--- Data listing ---

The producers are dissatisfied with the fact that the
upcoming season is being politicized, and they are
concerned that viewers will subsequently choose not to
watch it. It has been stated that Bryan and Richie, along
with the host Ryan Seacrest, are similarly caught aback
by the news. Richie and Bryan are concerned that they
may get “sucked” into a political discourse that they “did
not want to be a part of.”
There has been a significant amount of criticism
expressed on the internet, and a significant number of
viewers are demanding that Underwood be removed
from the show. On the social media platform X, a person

---
--- Data listing ---

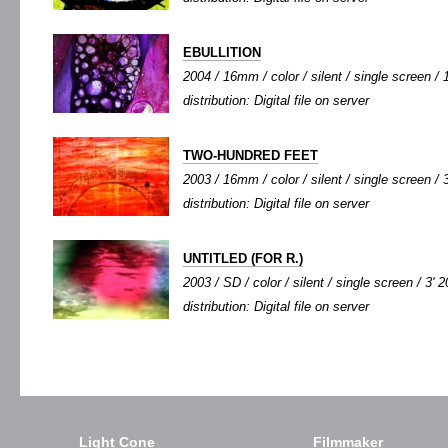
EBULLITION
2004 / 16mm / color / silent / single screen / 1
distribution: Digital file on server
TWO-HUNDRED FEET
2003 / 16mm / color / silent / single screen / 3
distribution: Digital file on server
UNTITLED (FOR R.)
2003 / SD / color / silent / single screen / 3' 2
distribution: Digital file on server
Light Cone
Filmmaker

---
--- Data listing ---

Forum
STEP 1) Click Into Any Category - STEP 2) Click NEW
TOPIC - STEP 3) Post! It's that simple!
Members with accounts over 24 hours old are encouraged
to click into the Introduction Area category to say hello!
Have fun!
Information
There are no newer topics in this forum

---

> [Requirement]
Gather each line of the entries above that contains the string "silent". Treat uppercase and lowercase letters as different.

> [Task solution]
2004 / 16mm / color / silent / single screen / 1
2003 / 16mm / color / silent / single screen / 3
2003 / SD / color / silent / single screen / 3' 2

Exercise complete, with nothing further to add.